Offer children cut-out felt shapes of items in their outdoor play environment, such as trees, a picnic table, a swing set, the sandbox, and so on. Encourage them to lay out the shapes on a felt board to make a simple map of the outdoor area. (The same can be done for your classroom.) Engage children in a discussion of how moving an item, such as a table, would change the map of the environment. Provide felt shapes of children and encourage them to place themselves on the map near the place they most like to play.
Which Way Is Up?
Many young children are ready to learn environmental directions, such as "above," "over," and "behind," and develop navigation ideas such as "front," "back," "going for ward," and "turning." To foster this learning, help children represent these concepts on simple maps. For instance, ask children to use masking tape and help you mark a path from the door to the wastebasket. Then, work together to create a map of your path. You can take photographs of the door and the wastebasket and together decide where to glue each one on a large sheet of paper. Then look for and list the items that appear along the path, such as a table and easels. Together, illustrate each on the map in its appropriate place. Children can also use unit blocks and various props and toys around the room to create visual maps of sections of the class, the whole classroom, or your outdoor play area. As children get the hang of map making, some may want to work on more complicated maps.
What's Your Perspective?
Provide opportunities for children to explore perspective. Take some photographs of your school building from various perspectives and leave them out for children to look at and think about. Choose a few play structures outside and take pictures of each from varying perspectives. Mix the photographs up and let children sort them by structure. Encourage each child to draw another child's block structure from various views. Post the drawings so children can observe and compare. You might also take pictures of the structures from various perspectives and challenge children to find the viewpoint from which each photograph was taken.
Can You Find It?
Hold simple outdoor scavenger hunts so children can practice giving and following directions and clues.

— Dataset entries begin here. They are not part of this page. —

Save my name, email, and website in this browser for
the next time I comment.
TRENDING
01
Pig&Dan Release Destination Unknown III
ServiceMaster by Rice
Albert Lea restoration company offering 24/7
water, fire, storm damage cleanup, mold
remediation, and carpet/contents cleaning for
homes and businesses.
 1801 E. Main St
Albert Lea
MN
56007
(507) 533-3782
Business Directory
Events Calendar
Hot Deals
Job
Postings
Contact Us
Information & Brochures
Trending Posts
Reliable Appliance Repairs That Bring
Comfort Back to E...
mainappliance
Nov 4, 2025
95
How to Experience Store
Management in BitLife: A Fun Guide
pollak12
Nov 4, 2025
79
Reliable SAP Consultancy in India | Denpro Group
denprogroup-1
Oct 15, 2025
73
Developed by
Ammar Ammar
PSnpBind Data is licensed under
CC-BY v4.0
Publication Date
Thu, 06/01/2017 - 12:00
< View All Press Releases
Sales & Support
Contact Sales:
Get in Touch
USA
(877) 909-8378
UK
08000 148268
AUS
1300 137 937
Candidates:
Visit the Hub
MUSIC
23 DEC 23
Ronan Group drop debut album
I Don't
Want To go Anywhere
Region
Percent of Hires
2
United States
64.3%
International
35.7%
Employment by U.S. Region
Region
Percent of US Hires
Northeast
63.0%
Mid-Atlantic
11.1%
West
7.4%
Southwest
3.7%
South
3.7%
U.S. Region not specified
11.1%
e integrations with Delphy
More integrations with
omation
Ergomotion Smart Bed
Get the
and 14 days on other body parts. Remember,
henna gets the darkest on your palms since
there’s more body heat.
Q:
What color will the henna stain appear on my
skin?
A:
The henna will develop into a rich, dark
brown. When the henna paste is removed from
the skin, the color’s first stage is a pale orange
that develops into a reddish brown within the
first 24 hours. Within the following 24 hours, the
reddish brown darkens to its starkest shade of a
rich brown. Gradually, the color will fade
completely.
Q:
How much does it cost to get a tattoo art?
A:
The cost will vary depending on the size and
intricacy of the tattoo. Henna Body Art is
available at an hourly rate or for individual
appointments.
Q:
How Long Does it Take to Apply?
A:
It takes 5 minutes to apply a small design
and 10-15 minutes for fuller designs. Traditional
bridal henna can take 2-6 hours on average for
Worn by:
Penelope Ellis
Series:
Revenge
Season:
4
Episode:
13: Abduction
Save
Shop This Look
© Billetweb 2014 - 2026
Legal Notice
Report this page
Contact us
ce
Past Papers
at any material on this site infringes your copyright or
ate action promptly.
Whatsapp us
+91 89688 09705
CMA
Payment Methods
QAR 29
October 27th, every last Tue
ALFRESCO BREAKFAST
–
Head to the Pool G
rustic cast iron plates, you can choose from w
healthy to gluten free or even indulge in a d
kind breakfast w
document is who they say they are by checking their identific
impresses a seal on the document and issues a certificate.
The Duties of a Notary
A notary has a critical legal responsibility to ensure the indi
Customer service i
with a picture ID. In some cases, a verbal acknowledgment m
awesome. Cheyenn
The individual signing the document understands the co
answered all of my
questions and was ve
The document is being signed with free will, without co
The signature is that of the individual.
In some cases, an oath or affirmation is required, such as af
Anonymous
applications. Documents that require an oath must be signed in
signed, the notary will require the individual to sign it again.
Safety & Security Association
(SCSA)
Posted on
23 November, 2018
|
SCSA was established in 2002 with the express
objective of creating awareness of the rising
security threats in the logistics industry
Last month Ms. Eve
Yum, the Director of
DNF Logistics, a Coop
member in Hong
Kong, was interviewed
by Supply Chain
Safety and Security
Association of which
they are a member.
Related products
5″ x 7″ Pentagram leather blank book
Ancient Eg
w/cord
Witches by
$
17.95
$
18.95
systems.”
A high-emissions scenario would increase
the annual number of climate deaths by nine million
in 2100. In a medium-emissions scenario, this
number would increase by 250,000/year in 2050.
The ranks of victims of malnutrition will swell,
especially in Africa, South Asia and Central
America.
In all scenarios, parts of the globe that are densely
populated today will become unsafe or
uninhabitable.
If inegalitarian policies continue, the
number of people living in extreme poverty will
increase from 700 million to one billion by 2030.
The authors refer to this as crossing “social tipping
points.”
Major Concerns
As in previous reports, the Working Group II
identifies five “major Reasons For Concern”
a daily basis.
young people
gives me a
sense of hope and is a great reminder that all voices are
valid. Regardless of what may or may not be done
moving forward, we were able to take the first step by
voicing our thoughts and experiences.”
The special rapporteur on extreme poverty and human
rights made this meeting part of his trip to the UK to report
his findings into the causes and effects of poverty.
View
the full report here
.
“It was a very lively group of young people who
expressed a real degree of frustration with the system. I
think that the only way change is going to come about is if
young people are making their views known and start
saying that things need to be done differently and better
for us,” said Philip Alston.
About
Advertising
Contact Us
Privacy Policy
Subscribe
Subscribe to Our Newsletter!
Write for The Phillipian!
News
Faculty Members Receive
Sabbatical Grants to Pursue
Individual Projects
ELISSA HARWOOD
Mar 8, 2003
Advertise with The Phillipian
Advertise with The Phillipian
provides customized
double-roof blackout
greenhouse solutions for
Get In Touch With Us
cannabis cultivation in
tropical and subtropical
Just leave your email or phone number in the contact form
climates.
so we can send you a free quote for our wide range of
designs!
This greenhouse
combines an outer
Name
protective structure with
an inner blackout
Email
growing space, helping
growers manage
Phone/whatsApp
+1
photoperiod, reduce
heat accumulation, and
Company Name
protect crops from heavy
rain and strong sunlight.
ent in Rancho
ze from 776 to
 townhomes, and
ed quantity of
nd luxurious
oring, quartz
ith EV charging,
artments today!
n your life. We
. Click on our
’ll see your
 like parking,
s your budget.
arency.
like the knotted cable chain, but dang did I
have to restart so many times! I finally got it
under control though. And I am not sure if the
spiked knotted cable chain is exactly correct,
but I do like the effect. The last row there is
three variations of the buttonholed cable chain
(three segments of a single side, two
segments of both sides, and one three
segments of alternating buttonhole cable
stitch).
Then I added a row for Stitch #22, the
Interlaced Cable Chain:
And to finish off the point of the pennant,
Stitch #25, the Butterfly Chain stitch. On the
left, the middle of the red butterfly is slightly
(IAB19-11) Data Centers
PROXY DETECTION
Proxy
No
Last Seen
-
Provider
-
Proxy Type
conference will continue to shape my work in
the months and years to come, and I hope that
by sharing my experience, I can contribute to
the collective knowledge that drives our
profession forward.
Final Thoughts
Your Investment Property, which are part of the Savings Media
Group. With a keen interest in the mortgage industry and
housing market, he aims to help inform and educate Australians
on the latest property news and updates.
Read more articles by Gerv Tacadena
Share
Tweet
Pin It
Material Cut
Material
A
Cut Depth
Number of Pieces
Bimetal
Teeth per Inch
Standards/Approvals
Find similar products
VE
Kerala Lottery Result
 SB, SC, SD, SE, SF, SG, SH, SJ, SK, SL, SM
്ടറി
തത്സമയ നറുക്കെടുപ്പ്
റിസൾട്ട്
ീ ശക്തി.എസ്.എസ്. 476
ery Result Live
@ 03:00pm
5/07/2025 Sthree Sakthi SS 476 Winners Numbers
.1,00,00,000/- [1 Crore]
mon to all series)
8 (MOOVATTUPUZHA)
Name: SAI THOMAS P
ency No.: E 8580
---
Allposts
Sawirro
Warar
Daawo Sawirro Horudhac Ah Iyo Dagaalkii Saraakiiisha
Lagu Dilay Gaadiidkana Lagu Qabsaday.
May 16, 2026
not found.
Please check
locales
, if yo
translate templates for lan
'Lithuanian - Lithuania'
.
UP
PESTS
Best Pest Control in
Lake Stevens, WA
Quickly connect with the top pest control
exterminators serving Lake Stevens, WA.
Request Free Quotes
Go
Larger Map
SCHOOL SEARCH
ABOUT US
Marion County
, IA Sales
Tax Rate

Keep in mind: Geometric ideas are being taught all around us. Materials in toy stores, teacher supply stores, and catalogs, as well as programming on TV, attempt to teach children about shapes. As you seek out resources, look for those that introduce children to a wide variety of shapes, not just triangles, rectangles, and squares. Show varied examples of each shape.
Geometry can be the most fun and the most natural mathematics to explore with preschoolers, building on their existing strengths as they learn about the structure of shapes and space. But we must all keep in mind that children learn these ideas most effectively through active engagement with toys, blocks, puzzles, manipulatives, drawings, computers - and you!